- Problem details: Your reply should contain the whole listing below, repeated exactly, and no images.

- Task material:
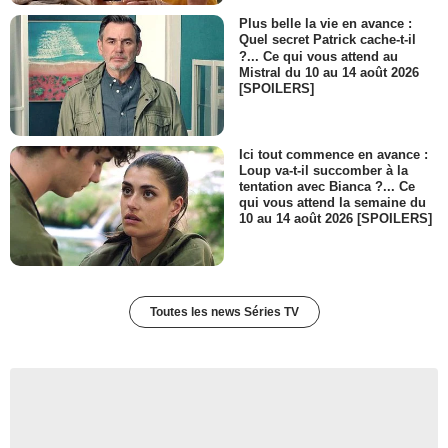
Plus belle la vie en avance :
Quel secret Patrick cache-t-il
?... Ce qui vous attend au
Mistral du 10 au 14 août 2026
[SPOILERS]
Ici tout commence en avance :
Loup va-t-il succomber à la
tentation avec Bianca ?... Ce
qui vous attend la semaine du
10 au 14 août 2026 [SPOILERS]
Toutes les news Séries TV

- Expected answer:
Plus belle la vie en avance :
Quel secret Patrick cache-t-il
?... Ce qui vous attend au
Mistral du 10 au 14 août 2026
[SPOILERS]
Ici tout commence en avance :
Loup va-t-il succomber à la
tentation avec Bianca ?... Ce
qui vous attend la semaine du
10 au 14 août 2026 [SPOILERS]
Toutes les news Séries TV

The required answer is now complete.